LONDON // Lawyers for three Pakistani cricket stars pleaded with a judge in London yesterday not to send their clients to prison for taking part in a match-fixing scam.
Former Pakistan captain Salman Butt, 27, and fast bowlers Mohammad Asif, 28, and Mohammad Amir, 19, will be sentenced today for taking bribes to bowl "no balls" at specific times during a Test match against England in the summer of last year as part of a betting scam.
The players' British agent, Mazhar Majeed, 36, will also be sentenced for arranging the scam after it was confirmed in court yesterday that he had earlier pleaded guilty to charges of a conspiracy to cheat and accepting corrupt payments.
Butt's lawyer told the court that the scandal had transformed him from "a national hero to a figure of contempt". He pleaded with the judge, Justice (Sir Jeremy) Cooke: "Please don't make my family suffer any more."
Amir's lawyer maintained that he had only become involved in the match fixing during the Test at Lord's but the judge refused to accept this, saying there was evidence that the teenager had played a part in a scam at an earlier Test during the tour of England.
Indeed, it emerged yesterday that evidence of match fixing went far beyond the game at Lord's.
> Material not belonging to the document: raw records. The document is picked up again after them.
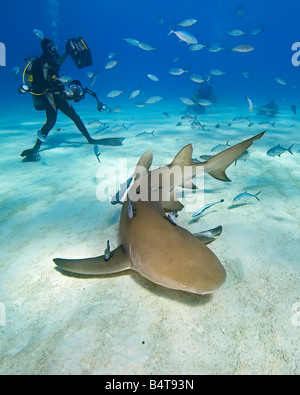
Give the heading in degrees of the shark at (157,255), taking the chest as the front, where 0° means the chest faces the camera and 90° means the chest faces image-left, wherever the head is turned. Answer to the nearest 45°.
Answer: approximately 315°

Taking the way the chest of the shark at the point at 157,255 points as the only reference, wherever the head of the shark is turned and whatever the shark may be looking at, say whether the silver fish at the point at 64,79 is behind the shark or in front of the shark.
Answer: behind

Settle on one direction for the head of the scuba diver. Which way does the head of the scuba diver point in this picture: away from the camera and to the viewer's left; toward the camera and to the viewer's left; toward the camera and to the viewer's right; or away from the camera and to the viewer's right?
toward the camera and to the viewer's right

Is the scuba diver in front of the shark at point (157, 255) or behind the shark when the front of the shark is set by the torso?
behind
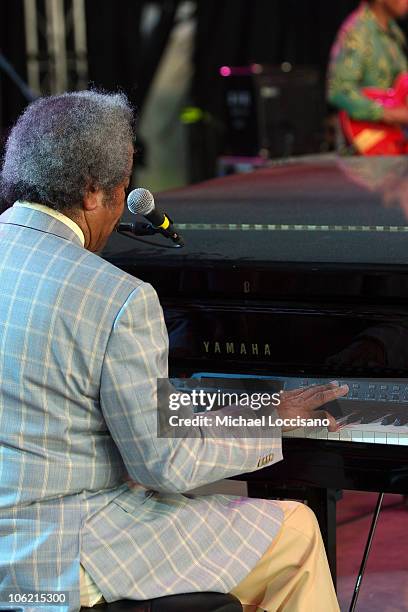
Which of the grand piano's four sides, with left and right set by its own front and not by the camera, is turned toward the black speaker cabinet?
back

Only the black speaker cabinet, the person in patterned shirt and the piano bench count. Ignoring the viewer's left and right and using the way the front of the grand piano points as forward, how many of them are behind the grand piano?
2

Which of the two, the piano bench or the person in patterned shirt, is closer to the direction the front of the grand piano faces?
the piano bench

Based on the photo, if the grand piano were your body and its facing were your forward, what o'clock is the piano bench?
The piano bench is roughly at 1 o'clock from the grand piano.

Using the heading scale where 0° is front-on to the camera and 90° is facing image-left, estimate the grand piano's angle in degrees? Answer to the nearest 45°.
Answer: approximately 0°

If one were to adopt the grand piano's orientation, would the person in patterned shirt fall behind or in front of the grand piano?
behind

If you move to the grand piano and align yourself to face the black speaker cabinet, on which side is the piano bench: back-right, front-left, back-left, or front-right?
back-left
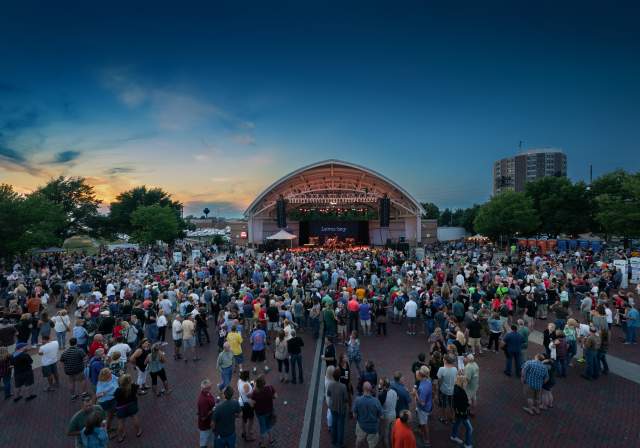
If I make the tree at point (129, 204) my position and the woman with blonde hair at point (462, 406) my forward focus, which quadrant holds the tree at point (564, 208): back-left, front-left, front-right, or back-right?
front-left

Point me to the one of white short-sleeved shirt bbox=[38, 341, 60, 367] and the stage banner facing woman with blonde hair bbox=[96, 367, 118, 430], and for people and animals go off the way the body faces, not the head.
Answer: the stage banner

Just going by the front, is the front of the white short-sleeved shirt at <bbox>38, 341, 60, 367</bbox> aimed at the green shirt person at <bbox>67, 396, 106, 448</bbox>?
no

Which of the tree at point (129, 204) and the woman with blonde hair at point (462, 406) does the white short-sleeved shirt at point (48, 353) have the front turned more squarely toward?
the tree

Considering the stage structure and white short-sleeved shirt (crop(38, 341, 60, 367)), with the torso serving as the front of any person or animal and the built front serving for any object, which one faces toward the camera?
the stage structure

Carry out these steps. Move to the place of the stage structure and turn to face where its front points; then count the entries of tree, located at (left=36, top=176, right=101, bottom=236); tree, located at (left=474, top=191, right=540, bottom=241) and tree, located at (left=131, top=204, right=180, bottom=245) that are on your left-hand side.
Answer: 1

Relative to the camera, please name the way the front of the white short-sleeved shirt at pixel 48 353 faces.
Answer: away from the camera

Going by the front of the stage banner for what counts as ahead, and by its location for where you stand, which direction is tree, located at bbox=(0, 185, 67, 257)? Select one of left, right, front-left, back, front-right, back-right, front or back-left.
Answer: front-right

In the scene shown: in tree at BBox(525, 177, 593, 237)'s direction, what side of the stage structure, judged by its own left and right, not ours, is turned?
left

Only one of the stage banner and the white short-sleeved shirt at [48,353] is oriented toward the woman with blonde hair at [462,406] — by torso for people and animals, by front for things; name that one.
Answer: the stage banner

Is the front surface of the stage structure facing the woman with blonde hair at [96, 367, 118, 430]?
yes

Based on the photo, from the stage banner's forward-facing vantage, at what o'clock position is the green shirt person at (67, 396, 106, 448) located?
The green shirt person is roughly at 12 o'clock from the stage banner.

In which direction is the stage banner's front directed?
toward the camera

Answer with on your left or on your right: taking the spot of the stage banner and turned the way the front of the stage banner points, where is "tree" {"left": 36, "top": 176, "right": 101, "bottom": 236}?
on your right

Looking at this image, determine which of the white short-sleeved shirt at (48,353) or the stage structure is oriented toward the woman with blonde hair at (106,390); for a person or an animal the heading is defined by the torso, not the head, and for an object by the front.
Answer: the stage structure

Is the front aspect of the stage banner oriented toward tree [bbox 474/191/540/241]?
no

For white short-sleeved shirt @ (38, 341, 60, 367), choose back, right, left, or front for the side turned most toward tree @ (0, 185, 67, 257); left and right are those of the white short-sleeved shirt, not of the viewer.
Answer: front

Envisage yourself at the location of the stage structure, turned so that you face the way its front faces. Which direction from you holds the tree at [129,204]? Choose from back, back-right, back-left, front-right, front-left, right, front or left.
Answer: right

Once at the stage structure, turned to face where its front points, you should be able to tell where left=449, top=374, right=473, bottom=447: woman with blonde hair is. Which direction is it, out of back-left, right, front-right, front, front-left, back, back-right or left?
front
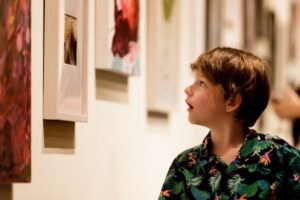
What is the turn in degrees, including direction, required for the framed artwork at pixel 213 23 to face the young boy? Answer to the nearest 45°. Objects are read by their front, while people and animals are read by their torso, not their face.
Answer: approximately 45° to its right

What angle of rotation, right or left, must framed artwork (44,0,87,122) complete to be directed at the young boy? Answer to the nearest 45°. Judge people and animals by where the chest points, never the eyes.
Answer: approximately 45° to its left

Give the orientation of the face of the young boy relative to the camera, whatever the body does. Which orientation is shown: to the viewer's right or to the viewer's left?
to the viewer's left

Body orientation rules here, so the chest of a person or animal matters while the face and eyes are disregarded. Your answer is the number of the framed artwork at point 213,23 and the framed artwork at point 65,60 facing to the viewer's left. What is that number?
0

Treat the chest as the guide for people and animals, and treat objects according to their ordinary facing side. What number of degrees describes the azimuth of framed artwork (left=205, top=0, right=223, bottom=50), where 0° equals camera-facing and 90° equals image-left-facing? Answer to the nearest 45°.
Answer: approximately 315°

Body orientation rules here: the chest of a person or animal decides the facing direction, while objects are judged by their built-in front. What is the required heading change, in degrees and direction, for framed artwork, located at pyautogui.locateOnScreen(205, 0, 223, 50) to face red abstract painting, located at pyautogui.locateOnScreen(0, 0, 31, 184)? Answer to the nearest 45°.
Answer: approximately 45° to its right

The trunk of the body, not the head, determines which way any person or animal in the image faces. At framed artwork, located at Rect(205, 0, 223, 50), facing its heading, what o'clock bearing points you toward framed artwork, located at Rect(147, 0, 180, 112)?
framed artwork, located at Rect(147, 0, 180, 112) is roughly at 2 o'clock from framed artwork, located at Rect(205, 0, 223, 50).

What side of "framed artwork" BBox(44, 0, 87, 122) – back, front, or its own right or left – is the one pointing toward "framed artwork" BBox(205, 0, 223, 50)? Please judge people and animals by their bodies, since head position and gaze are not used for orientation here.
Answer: left

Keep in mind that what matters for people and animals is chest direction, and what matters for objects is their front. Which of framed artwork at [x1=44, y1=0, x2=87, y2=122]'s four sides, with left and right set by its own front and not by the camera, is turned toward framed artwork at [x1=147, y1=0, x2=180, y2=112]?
left
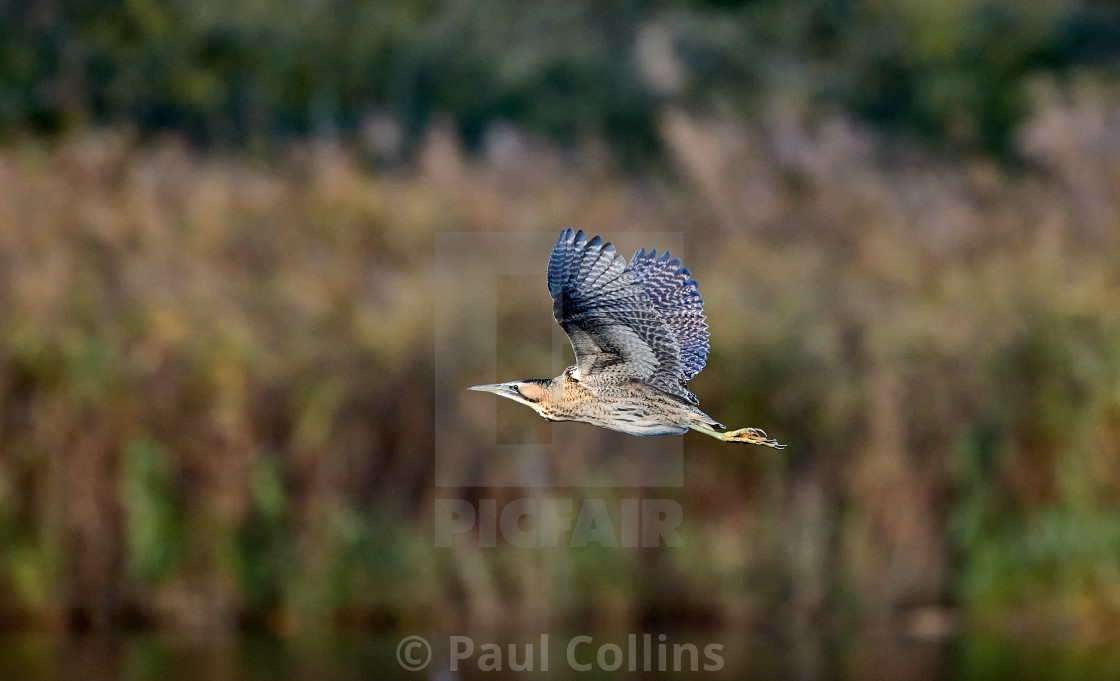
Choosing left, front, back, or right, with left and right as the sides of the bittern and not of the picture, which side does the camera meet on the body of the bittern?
left
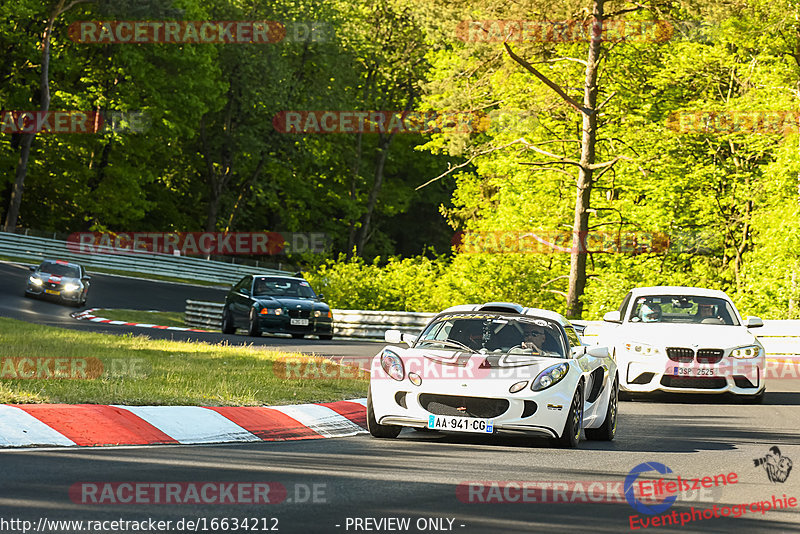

Text messages sent by Majeed, who acted as the UK fixer for a worldwide betting syndicate, suggested that some aspects of play were rigged in all four Tests Pakistan played against England last year plus another two against Australia.
The texts, exchanged between Majeed and heads of betting syndicates in Dubai, India and Britain, were gathered by Scotland Yard as they investigated the Lord's Test but were not presented to the trial.
It also emerged yesterday that the Doha-based International Cricket Council (ICC) is now to launch a fresh inquiry into match fixing following the release of the texts.
The texts released yesterday also appeared to implicate Pakistan wicketkeeper Kamran Akmal in match fixing.
Butt and Asif were both found guilty on Tuesday of conspiring to cheat during the Lord's Test and accepting corrupt payments.
The four had conspired to bowl "no balls" at specific times during the game, opening the way for betting syndicates to clean up on the "spot betting" market - where bets are placed on specific incidents happening during the course of play - on the Indian subcontinent.
Secret recordings made by an undercover journalist from the News of the World, which paid Majeed £150,000 (Dh878,463) for the "no balls" information, sparked the police investigation.
Majeed, whose lawyer told the court yesterday that he was the "arranger" rather than the instigator of the scam, has declined to tell police the names of the racket's organisers in either Dubai or Mumbai.
It was also revealed yesterday that £98,000 of the newspaper's money had not been recovered.